At the end of the 1700s, Bantu-speaking populations were dispersed in small pockets at the northern, southern, and eastern margins of the Kisii highlands and in the Lake Victoria Basin. Around 1800, the highlands above 1,515 meters were probably uninhabited from the northern part of the Manga escarpment southward to the Kuja River. At that time, the lowland savanna was being settled by large numbers of agro-pastoralist peoples ancestral to the present-day Luo and Kipsigis, dislodging the smaller Bantu groups from their territories on the savanna. The Gusii settled in the Kisii highlands, whereas other culturally and linguistically related groups remained along the Lake Victoria Basin or settled in the lower savanna region at the Kenya-Tanzania border (as did the Kuria, for example).
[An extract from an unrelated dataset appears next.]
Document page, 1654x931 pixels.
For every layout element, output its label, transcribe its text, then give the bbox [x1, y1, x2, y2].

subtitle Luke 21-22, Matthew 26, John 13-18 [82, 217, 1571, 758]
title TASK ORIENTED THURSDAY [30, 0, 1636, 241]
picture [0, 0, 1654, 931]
The establishment of the British colonial administration in 1907 was initially met by armed resistance, but it ceased after World War I. Unlike other highland peoples in Kenya, the Gusii were not subjected to land alienation. The seven subdivisions of Gusiiland were converted into administrative units under government-appointed chiefs. The first missions were established by the Catholics in 1911 and the Seventh Day Adventists in 1913. Mission activity was initially not very successful; several stations were looted. Since Kenyan independence in 1963, schools have been built throughout the area; roads have been improved, and electricity, piped water, and telephones have been extended into many areas. By the 1970s, a shortage of land had begun to make farming unprofitable, and the education of children for off-farm employment became more important.